[[ EXTRACTED DATA, beginning ]]

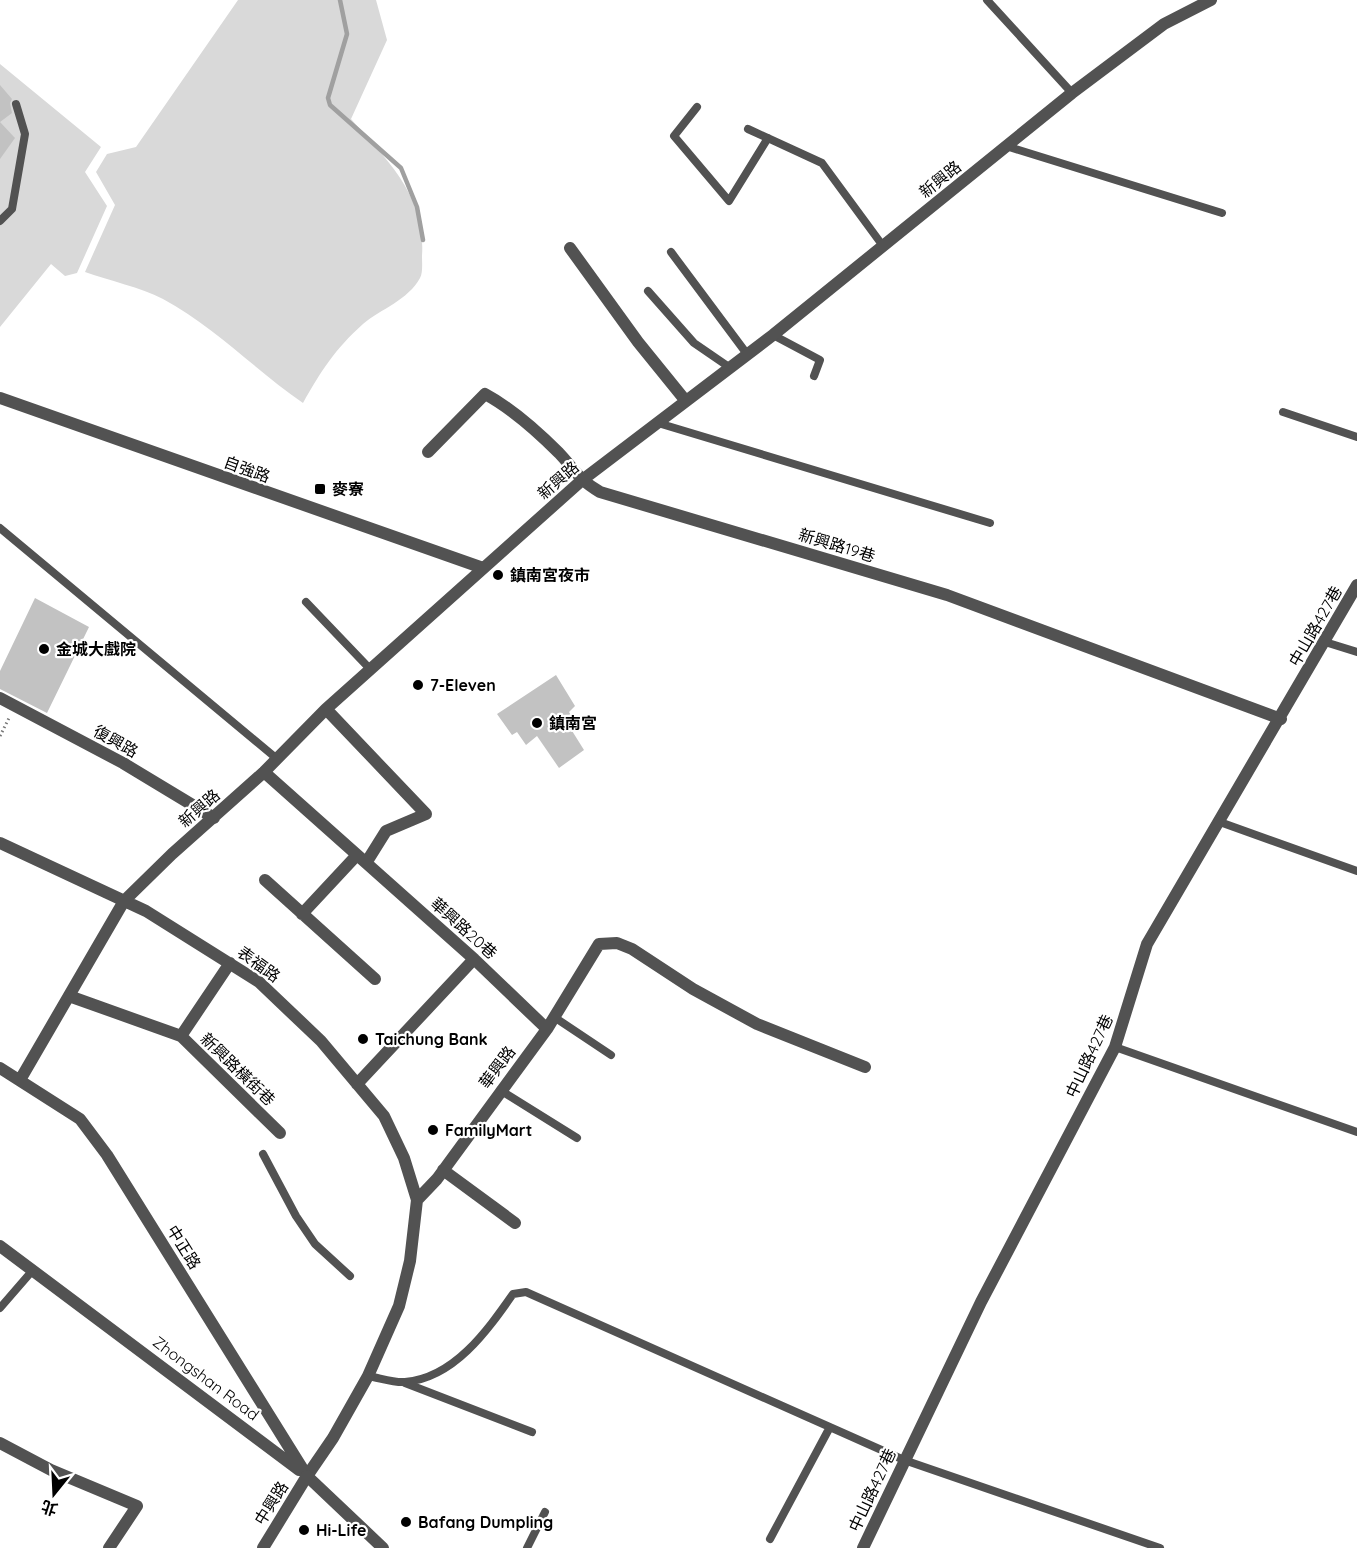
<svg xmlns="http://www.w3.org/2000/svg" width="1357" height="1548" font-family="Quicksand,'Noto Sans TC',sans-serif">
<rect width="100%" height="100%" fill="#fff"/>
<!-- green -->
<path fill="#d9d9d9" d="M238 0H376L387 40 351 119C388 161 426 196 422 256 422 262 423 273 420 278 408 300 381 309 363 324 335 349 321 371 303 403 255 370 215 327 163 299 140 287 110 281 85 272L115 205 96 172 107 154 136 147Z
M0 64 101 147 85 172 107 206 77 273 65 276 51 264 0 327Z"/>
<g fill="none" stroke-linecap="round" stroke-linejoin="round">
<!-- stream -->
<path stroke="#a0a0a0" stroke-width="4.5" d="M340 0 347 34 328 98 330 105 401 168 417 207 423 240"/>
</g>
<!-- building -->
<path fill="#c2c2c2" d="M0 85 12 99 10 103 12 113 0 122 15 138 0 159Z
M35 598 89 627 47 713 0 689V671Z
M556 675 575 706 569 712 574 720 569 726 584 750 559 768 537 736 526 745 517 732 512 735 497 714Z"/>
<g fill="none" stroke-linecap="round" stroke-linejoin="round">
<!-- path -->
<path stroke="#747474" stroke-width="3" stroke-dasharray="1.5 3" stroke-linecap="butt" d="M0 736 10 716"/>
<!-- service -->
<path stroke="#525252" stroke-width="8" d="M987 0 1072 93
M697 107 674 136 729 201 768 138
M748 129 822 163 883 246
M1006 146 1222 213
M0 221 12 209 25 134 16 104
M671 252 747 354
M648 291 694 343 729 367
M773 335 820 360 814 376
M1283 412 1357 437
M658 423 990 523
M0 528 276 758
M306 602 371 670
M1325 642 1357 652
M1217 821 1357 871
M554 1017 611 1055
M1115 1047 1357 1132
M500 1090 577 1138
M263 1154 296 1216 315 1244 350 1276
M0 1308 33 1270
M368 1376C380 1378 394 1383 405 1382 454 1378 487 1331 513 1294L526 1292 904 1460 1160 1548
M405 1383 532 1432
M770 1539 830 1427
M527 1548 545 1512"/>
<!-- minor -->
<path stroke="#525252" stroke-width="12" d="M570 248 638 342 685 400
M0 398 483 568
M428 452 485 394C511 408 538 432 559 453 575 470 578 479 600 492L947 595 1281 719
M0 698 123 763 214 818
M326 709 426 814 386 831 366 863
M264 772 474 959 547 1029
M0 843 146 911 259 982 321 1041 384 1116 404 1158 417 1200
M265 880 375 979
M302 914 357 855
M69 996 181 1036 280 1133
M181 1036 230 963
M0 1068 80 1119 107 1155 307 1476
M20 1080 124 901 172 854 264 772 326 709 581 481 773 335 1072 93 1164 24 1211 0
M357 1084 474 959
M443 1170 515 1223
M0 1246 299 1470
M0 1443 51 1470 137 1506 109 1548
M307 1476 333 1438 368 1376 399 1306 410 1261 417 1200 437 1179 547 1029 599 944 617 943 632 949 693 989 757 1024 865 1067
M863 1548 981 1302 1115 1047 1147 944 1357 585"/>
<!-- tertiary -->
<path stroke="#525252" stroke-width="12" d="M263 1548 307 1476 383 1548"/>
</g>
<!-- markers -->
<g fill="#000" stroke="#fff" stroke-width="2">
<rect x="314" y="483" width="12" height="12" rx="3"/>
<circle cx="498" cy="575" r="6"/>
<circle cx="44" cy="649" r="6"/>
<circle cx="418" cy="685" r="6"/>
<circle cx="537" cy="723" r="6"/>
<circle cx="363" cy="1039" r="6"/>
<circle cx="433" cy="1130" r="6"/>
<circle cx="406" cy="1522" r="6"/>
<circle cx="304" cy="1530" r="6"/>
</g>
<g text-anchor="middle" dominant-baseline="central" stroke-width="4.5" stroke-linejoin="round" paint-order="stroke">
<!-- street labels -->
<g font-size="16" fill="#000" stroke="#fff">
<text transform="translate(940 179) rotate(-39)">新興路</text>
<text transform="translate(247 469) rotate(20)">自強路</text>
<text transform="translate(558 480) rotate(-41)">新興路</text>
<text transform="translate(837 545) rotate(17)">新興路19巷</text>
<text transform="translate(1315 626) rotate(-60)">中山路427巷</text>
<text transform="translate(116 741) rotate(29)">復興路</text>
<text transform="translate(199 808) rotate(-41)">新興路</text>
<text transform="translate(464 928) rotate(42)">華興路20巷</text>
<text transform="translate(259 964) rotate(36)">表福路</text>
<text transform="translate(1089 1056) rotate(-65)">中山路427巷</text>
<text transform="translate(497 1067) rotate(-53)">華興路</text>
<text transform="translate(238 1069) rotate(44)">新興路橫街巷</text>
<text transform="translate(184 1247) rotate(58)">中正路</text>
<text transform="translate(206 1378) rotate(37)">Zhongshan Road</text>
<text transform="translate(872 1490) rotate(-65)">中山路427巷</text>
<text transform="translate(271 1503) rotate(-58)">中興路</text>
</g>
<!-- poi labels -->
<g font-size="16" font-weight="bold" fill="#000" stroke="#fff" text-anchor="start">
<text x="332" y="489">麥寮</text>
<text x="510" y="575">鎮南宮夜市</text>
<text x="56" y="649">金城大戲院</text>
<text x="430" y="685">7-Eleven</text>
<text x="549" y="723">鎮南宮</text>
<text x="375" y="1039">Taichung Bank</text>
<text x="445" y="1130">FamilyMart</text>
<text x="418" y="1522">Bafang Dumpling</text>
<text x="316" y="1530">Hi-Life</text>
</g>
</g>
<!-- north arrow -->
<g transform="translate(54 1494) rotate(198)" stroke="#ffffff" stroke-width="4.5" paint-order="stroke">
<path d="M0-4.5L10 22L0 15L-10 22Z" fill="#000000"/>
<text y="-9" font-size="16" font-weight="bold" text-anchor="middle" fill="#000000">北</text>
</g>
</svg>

[[ EXTRACTED DATA, end ]]

__EXERCISE__:
If a line of the data above contains "weight", copy it out.

__RESULT OF THIS TASK__:
<g font-size="16" font-weight="bold" fill="#000" stroke="#fff" text-anchor="start">
<text y="-9" font-size="16" font-weight="bold" text-anchor="middle" fill="#000000">北</text>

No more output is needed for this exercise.